A Câmara dos Deputados aprovou, nesta quarta-feira (27), a Proposta de Emenda à Constituição (PEC) que reduz a jornada semanal de trabalho de 44 para 40 horas e permite o fim da escala 6×1 no Brasil. Após a aprovação em dois turnos, o texto agora segue para análise do Senado Federal, onde deve enfrentar resistência e novas discussões antes de entrar em vigor.
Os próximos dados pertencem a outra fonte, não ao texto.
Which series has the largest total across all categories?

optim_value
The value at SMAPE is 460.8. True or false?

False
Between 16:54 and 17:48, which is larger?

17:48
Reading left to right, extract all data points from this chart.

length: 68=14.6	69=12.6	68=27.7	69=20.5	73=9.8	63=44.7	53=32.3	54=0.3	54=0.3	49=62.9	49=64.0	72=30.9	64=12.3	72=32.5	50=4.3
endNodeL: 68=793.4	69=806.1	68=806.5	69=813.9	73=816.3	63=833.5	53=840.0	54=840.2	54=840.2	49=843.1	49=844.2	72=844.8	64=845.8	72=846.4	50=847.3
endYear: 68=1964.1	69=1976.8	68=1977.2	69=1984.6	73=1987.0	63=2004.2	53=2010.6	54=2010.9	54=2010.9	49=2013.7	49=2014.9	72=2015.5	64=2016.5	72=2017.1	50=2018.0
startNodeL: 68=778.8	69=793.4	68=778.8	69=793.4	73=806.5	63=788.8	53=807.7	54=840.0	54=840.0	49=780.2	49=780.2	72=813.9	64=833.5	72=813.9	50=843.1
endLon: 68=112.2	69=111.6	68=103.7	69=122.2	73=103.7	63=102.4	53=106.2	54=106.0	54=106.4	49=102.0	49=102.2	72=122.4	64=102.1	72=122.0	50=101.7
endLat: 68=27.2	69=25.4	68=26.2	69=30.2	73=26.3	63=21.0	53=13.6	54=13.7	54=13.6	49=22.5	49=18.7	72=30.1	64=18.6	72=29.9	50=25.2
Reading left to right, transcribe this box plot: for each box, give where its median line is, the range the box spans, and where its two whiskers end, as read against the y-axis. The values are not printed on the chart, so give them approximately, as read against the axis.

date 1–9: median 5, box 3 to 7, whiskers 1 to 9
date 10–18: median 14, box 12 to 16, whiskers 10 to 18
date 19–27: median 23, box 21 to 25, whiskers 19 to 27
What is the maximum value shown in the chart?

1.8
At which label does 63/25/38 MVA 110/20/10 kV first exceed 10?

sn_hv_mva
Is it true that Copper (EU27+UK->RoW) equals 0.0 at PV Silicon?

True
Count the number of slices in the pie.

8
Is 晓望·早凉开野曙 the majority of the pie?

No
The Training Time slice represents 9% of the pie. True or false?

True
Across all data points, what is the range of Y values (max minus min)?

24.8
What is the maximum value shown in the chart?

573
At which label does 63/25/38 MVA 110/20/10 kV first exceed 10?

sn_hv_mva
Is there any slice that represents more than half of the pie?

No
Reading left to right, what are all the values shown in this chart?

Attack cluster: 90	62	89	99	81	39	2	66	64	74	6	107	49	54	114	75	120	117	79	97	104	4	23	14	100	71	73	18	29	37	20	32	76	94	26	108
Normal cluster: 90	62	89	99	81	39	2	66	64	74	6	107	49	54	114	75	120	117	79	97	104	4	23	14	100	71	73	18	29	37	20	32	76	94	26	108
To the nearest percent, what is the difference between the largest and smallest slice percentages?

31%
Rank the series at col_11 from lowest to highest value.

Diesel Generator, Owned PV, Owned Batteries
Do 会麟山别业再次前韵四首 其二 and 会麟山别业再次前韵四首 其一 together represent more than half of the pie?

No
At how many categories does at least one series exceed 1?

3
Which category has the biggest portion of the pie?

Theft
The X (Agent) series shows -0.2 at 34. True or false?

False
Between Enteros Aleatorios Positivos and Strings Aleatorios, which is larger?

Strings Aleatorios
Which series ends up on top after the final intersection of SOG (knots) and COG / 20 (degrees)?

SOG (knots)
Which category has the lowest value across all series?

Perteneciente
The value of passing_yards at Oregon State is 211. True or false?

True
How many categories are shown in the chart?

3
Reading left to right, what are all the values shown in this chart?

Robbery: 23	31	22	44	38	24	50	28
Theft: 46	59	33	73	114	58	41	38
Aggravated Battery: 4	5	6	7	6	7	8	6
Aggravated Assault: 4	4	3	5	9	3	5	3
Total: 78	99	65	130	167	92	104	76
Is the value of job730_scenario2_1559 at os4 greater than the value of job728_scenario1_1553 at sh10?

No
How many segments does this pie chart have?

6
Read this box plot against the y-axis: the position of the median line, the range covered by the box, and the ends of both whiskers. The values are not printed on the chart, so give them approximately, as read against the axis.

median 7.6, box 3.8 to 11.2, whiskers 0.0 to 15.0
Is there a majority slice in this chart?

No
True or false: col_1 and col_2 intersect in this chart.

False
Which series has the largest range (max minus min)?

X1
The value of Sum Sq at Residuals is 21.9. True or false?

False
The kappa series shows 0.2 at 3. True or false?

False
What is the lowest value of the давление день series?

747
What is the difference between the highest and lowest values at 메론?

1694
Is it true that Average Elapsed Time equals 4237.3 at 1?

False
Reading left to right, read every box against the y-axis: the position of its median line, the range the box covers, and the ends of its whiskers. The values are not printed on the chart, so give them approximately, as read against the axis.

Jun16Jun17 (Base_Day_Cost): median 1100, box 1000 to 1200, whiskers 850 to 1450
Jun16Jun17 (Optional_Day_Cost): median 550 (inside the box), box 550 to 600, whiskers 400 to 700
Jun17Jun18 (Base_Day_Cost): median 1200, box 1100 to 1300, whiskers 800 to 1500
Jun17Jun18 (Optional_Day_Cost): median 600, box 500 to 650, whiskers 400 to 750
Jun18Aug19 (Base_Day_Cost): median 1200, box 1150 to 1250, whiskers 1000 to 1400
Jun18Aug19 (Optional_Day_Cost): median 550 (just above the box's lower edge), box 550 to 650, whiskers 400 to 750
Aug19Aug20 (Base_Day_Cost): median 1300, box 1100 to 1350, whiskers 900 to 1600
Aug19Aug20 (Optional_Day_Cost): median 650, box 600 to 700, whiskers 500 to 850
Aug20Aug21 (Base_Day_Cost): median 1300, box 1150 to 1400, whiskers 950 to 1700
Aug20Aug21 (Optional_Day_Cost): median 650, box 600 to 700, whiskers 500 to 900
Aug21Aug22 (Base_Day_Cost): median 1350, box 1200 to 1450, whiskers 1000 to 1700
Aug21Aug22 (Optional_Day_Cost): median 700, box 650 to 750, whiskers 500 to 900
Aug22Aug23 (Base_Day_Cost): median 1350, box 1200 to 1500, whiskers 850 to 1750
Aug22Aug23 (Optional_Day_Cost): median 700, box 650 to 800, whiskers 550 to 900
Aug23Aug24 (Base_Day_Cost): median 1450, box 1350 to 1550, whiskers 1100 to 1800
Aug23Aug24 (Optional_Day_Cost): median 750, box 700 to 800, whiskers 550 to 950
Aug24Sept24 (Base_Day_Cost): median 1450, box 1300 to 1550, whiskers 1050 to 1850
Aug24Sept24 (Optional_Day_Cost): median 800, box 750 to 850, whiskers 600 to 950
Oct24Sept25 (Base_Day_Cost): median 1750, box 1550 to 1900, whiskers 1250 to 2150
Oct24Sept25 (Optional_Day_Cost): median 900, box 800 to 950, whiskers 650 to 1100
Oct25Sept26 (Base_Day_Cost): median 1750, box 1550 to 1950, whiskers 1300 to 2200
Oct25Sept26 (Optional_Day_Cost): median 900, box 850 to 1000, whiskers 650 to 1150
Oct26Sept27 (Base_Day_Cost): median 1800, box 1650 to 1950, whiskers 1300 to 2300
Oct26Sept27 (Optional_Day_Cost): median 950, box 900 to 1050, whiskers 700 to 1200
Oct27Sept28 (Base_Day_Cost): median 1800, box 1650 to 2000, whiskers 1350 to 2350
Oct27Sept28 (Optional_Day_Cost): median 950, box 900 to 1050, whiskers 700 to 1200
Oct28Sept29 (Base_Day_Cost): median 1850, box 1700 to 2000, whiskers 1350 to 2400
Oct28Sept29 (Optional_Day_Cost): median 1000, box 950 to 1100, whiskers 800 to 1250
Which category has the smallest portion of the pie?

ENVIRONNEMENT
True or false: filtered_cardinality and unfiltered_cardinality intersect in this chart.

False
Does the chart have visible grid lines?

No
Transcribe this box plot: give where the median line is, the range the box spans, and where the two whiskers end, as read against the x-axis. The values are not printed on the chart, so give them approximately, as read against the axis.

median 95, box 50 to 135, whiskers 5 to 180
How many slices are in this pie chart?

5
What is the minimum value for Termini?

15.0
A proposta recebeu ampla maioria entre os deputados, com aprovação por 472 votos a 22 no primeiro turno e 461 votos a 19 no segundo turno.
Agora, para ser aprovada definitivamente, a PEC precisará passar por duas votações no Senado, com apoio mínimo de 49 senadores em cada turno.
Senado deve discutir texto com mais cautela
Apesar do forte apelo popular, interlocutores do presidente do Senado, Davi Alcolumbre, afirmam que a tramitação não deve ocorrer de forma acelerada.
Segundo informações divulgadas durante a tramitação, o entendimento é de que o Senado precisa debater o texto com calma e apresentar sua própria posição sobre a proposta.
Até o momento, o presidente da Casa não se pronunciou oficialmente sobre o tema.
Outro ponto ainda indefinido é o formato da tramitação no Senado. O texto poderá passar por comissões temáticas ou até mesmo por uma comissão especial antes de seguir ao plenário.
Além disso, o recesso parlamentar e o início das articulações eleitorais podem reduzir o ritmo das discussões nas próximas semanas.
O que muda com a aprovação da PEC
A proposta altera a Constituição Federal para estabelecer que a jornada de trabalho normal não poderá ultrapassar oito horas diárias e 40 horas semanais.
A redução será implementada em duas etapas:
- As primeiras duas horas serão reduzidas em até dois meses após a promulgação da PEC
- As outras duas horas restantes deverão ser retiradas em até 12 meses
Já o fim da escala 6×1 entrará em vigor 60 dias após a promulgação do texto, garantindo ao trabalhador ao menos duas folgas semanais, preferencialmente aos domingos.
Acordos coletivos perderão validade
O relatório aprovado também determina que, após 60 dias da promulgação, acordos e convenções coletivas incompatíveis com a nova jornada perderão validade automaticamente.
Segundo o texto, a medida busca obrigar sindicatos e empresas a renegociarem contratos dentro das novas regras.
Regra não valerá para todos os trabalhadores
A PEC estabelece exceções para profissionais com diploma de nível superior que recebam salários acima de duas vezes e meia o teto do INSS, atualmente em cerca de R$ 21,1 mil.
Para esse grupo, não haverá aplicação das regras sobre jornada de trabalho e controle de ponto.
De acordo com os defensores da proposta, a exclusão busca combater a pejotização e garantir maior liberdade contratual para profissionais de alta renda.
Especialistas também apontam que a redução da jornada deverá ampliar o debate sobre produtividade, qualificação profissional e investimentos em infraestrutura.